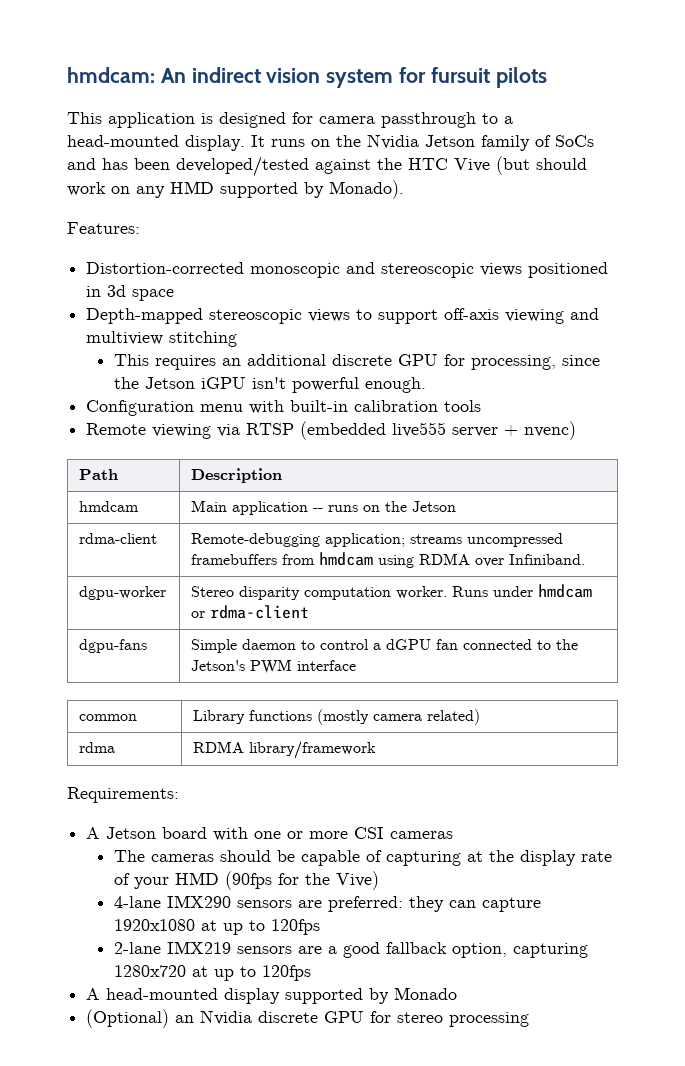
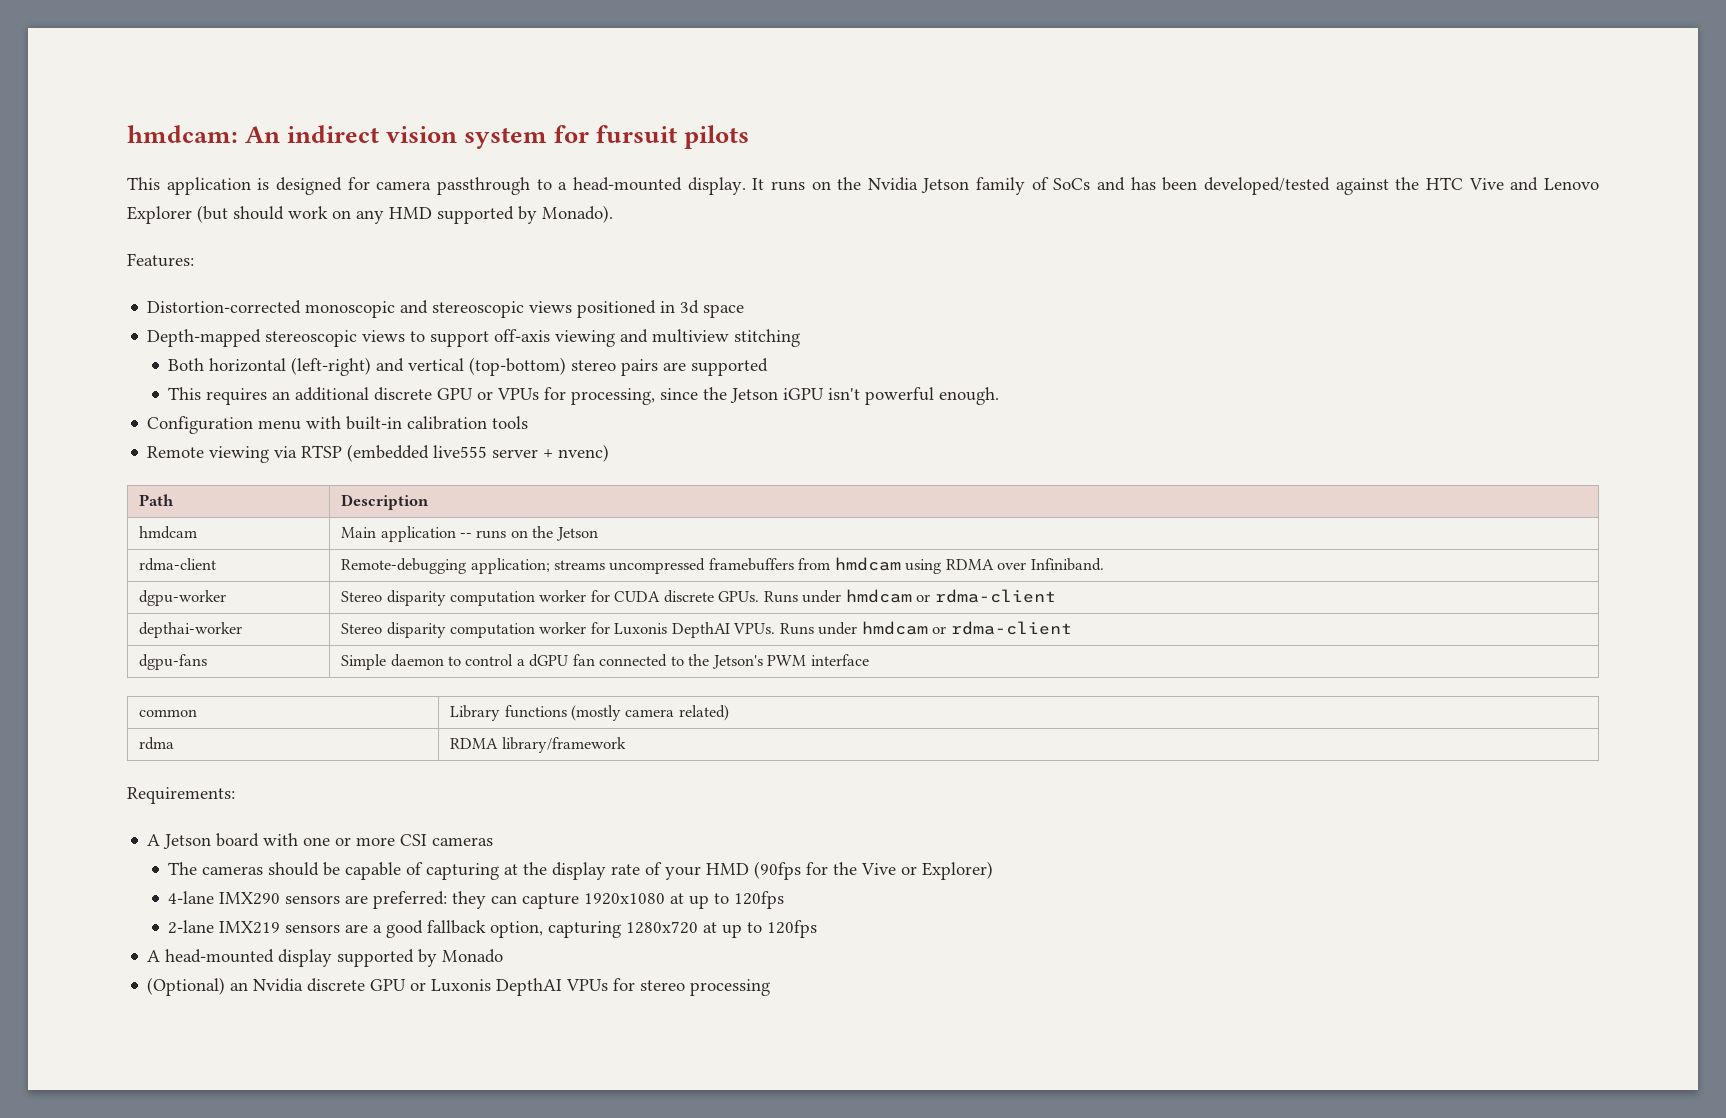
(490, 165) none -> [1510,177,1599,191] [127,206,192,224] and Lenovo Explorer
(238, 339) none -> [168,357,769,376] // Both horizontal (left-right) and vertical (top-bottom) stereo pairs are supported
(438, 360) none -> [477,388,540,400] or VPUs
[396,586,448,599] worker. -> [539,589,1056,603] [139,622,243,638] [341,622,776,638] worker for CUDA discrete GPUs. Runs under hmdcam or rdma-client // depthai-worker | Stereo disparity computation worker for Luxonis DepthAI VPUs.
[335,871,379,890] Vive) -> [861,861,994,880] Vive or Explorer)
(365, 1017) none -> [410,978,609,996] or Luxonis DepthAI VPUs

========================

WHAT YOU NEED TO DO →
Please copy the data shown above precisely, leaving the images out.

REPLY TO THE TASK →
(490, 165) none -> [1510,177,1599,191] [127,206,192,224] and Lenovo Explorer
(238, 339) none -> [168,357,769,376] // Both horizontal (left-right) and vertical (top-bottom) stereo pairs are supported
(438, 360) none -> [477,388,540,400] or VPUs
[396,586,448,599] worker. -> [539,589,1056,603] [139,622,243,638] [341,622,776,638] worker for CUDA discrete GPUs. Runs under hmdcam or rdma-client // depthai-worker | Stereo disparity computation worker for Luxonis DepthAI VPUs.
[335,871,379,890] Vive) -> [861,861,994,880] Vive or Explorer)
(365, 1017) none -> [410,978,609,996] or Luxonis DepthAI VPUs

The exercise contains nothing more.